The Upshot: A thorough documentary that’s thoroughly entertaining and informative.
BY LEE ZIMMERMAN
Casting a lasting influence over practically every band at the helm of the ‘60s British Invasion, the Everly Brothers’ earned the distinction of being one of the most important duos to etch an imprint in the entirety of American music. That powerful influence belied their humble beginnings as early architects of a sound based strictly on their backwoods upbringing, nurtured on their family’s radio show and eventually accelerated by a move to Nashville where they gained a source for the songs that would propel them to the top of the charts.
Those humble beginnings and slow but steady rise to stardom unfolds to a remarkable degree in a Blu-Ray and DVD aptly entitled Harmonies From Heaven, a thorough documentary that offers both archival footage and contemporary commentary. As never before it illuminates the brothers’ ascendance to a stature one can only deem as legendary.
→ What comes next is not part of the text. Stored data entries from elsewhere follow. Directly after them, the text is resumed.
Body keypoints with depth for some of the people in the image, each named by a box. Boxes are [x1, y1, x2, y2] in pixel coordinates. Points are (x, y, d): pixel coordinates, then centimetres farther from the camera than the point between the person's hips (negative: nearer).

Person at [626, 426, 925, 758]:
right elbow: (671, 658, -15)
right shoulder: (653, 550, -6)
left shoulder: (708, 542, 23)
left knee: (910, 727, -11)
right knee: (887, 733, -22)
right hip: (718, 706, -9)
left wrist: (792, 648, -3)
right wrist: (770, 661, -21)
The footage tracing that upward progression is impressive enough, but a classic concert unearthed from Sydney Australia in 1968 is, in itself, well worth the price of admission. It gives a rare glimpse of the duo after their early heyday but prior to the aforementioned ascendance to the status of rock ‘n’ roll’s elder statesmen. Despite the acrimony and tragedy that would befall them later on, it offers an ample glimpse of the glory that they attained both then and now.
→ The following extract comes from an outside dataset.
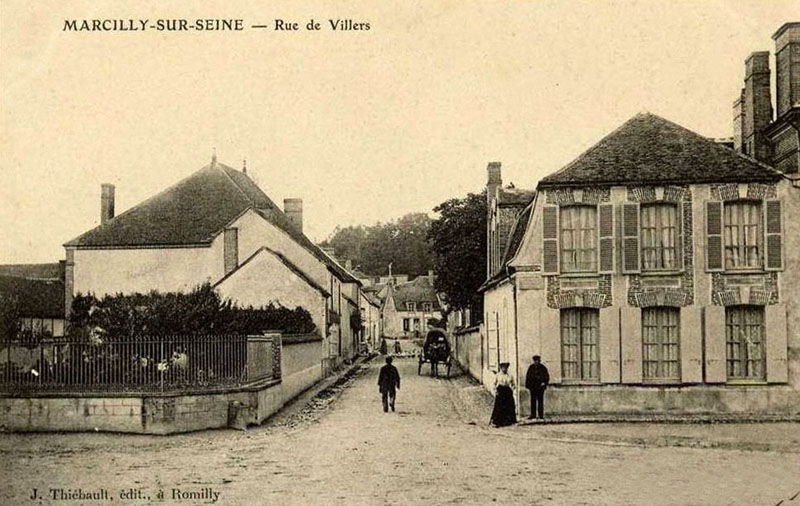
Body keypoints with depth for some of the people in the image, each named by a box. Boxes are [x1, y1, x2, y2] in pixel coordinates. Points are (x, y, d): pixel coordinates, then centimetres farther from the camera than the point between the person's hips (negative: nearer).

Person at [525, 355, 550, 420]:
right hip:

As if there’s any doubt as to why they deserve that recognition, then the testimony given by those under their influence erases any doubt completely. Graham Nash, Keith Richards and Dave Edmunds are among the stars featured through exclusive interviews that recount the ways the brothers left their mark on the adolescent English rockers who aspired to follow in their footsteps. It’s heady stuff indeed, but the obvious emotional attachment these icons had for the Everlys is wholly evident here. If this was a made-for-TV movie, the drama alone would make it an Emmy contender. As it is, the pair’s powerful story enshrines them forever as one of pop’s most prolific pioneers.